The class II Histone deacetylase 7 controls Interleukin 2 receptor expression and proliferation of primary cytotoxic T cells (84.8)

Abstract

Abstract Regulation of chromatin accessibility via class II histone deacetylases is a critical mechanism controlling gene expression. The paradigm for class II HDAC regulation is that in quiescent lymphocytes these molecules localise to the nucleus and form repressive complexes on chromatin. Antigen receptor activation of Protein Kinase D induces phosphorylation and nuclear export of HDACs thereby relieving their repressive actions on chromatin and gene expression. In this context, the present study has examined the regulation and function the class II histone deacetylase 7 in effector cytotoxic T cells (CTLs). This HDAC has been shown previously to function as a signal dependent repressor of gene transcription during T cell development in the thymus. We now show that HDAC7 is a critical regulator of Interleukin 2 receptor expression and proliferation in primary CTL. Strikingly, there is constitutive and sustained phosphorylation and export of HDAC7 from the nucleus to the cytosol in CTLs.
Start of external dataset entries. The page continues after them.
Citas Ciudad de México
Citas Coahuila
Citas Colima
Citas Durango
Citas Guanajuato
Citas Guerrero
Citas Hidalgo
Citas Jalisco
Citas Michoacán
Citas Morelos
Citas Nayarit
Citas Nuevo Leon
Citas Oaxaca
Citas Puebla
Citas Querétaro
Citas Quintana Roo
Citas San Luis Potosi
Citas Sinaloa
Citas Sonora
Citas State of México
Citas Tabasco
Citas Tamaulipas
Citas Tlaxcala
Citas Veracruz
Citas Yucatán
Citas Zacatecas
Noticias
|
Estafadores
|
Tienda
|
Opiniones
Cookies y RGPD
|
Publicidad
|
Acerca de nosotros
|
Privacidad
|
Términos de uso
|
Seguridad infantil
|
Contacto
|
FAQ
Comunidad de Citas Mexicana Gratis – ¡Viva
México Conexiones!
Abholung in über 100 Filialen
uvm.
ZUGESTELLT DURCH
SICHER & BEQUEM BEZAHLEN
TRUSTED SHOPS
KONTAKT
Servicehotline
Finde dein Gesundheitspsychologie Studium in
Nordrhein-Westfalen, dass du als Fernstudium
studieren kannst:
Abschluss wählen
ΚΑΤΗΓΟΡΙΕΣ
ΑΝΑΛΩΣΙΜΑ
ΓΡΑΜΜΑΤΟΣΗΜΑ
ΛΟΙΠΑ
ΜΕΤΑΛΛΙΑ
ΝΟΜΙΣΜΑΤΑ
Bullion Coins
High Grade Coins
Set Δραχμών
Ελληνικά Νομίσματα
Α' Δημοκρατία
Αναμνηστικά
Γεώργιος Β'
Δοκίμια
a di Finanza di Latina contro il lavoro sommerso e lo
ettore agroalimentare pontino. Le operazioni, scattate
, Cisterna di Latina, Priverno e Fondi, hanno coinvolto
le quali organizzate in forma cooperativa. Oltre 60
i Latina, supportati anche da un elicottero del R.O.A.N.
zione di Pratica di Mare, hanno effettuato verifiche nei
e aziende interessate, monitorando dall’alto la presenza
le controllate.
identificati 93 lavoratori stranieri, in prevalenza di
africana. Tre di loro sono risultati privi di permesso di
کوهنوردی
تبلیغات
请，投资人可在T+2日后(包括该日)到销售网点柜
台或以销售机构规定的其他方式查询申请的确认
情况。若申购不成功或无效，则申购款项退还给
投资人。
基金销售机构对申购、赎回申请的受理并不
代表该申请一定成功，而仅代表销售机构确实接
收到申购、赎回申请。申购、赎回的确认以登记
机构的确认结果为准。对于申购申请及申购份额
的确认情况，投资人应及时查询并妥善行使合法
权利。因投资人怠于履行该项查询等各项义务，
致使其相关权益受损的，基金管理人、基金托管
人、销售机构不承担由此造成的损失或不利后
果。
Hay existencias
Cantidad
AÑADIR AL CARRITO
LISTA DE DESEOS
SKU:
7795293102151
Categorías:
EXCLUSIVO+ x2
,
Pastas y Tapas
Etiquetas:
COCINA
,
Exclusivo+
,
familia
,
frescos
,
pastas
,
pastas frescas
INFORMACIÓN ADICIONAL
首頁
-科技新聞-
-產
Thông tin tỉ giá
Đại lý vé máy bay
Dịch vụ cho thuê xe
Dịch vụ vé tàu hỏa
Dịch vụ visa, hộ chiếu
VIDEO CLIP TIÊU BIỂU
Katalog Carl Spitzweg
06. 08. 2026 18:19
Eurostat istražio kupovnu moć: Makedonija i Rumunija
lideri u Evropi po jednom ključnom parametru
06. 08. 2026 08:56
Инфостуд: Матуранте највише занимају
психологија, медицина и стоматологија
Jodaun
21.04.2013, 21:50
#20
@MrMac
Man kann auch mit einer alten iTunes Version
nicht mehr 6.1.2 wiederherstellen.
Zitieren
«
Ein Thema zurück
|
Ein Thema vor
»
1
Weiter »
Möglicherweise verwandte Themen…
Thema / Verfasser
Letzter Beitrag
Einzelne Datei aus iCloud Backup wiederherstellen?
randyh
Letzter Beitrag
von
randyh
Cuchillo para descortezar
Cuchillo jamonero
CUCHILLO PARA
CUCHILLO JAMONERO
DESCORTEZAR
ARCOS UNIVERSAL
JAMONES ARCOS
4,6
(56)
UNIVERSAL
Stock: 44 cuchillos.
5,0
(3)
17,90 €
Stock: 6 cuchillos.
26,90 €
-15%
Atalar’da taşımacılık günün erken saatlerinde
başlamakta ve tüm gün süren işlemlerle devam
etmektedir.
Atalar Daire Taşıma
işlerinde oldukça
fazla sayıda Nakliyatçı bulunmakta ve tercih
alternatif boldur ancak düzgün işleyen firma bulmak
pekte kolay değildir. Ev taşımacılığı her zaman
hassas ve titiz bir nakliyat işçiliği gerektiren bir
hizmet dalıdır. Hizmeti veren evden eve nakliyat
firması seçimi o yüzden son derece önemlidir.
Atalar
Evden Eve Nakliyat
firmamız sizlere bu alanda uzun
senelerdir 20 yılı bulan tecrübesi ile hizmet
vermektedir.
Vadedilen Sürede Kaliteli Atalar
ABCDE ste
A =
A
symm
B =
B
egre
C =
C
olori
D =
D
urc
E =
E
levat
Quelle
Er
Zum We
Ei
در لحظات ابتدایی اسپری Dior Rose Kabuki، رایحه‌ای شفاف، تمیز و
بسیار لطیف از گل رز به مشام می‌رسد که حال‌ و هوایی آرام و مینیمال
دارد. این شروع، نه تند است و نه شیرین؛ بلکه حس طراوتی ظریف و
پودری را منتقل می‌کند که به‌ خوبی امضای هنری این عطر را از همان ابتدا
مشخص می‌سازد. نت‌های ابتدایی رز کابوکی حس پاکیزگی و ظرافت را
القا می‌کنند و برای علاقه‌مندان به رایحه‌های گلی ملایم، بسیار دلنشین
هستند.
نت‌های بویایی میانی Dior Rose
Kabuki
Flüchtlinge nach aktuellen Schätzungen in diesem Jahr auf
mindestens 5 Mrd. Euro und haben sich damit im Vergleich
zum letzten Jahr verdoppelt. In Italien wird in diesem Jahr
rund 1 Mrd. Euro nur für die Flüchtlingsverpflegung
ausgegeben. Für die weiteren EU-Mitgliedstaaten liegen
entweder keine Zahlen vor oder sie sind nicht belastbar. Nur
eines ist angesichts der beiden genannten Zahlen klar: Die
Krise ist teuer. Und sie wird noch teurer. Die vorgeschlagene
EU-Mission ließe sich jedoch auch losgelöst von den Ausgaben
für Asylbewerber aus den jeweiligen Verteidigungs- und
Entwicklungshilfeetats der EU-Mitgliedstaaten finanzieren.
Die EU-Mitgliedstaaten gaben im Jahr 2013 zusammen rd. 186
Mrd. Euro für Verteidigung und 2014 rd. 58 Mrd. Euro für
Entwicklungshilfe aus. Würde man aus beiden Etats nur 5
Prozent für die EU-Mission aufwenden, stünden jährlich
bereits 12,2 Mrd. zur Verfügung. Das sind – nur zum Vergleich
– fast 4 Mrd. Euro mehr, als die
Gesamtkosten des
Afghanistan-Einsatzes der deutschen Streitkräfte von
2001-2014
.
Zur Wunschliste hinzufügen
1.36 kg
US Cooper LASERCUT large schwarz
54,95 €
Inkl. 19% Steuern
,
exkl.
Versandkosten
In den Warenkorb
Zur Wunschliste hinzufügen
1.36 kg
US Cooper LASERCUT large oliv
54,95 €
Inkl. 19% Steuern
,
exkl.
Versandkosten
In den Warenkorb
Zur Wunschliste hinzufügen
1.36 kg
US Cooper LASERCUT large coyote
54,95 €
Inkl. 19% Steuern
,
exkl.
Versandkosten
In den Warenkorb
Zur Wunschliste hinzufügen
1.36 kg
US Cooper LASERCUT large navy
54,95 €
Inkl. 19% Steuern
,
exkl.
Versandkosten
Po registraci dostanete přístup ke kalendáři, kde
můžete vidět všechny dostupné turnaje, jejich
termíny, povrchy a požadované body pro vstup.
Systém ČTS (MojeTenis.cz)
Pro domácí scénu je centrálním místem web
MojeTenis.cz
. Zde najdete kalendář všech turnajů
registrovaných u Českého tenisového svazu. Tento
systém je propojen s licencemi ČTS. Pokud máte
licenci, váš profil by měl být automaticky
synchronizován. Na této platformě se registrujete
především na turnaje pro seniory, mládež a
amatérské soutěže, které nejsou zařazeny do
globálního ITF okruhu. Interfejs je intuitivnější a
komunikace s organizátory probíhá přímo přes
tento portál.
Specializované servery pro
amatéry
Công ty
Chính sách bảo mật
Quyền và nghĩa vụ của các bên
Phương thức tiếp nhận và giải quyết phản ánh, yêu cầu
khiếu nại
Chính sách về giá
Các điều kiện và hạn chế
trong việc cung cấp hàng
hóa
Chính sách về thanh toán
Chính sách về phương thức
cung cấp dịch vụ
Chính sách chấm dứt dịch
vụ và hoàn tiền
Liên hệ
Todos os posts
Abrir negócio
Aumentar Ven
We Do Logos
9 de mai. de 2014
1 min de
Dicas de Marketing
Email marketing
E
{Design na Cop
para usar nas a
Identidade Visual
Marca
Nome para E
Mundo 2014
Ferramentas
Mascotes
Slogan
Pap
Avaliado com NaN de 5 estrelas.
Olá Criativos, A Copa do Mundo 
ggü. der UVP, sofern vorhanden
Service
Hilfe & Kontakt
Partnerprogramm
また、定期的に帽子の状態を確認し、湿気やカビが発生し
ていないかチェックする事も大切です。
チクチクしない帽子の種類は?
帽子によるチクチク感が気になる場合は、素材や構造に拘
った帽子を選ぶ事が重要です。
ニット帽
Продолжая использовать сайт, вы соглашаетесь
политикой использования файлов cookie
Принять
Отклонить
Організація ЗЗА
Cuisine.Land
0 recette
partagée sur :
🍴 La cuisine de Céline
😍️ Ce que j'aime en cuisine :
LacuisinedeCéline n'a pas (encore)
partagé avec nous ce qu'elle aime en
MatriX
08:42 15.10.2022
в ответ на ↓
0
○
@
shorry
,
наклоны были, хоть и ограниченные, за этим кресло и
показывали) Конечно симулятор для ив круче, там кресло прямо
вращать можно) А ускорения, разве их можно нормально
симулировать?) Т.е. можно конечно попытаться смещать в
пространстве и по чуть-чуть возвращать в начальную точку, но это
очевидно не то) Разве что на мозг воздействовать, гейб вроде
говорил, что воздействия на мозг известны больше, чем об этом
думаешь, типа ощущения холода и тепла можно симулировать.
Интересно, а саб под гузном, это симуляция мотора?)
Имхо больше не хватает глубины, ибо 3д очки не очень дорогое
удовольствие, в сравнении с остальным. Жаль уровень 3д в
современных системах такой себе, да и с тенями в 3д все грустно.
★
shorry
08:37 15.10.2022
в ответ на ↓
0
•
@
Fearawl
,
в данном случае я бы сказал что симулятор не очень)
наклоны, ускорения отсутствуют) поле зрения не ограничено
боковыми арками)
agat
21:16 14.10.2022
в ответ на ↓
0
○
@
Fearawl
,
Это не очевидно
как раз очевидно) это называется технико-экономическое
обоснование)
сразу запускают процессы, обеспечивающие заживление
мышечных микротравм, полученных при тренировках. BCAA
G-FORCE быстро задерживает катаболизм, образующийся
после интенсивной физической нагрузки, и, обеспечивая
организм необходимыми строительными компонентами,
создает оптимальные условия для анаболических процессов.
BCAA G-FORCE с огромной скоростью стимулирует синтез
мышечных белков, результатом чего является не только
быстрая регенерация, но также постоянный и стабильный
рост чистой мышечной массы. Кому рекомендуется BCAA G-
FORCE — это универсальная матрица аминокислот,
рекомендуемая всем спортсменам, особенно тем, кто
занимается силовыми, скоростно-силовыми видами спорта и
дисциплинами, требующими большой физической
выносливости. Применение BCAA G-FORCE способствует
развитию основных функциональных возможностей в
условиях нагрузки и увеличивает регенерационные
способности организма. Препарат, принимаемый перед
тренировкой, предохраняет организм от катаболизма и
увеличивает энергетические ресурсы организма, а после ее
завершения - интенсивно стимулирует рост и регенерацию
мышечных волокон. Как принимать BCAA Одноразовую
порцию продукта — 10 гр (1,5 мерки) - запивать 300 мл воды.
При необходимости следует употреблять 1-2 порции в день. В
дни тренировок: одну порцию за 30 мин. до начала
The cytosolic localisation of HDAC7 is determined by the phosphorylation of key serine residues in the molecule S156, S322, S457 and by a balance of src kinase and diacylglycerol signalling pathways that increase its nuclear export and block its nuclear import. An HDAC7 mutant (S156A, S322A, S457A) that cannot be phosphorylated is thus maintained in the nucleus and prevents expression of the Interleukin2 (IL-2) receptor and accordingly inhibits CTL responses to IL-2. HDAC7 thus acts as a molecular switch to mediate IL-2 receptor expression and cellular responsiveness to IL-2 in primary T cells.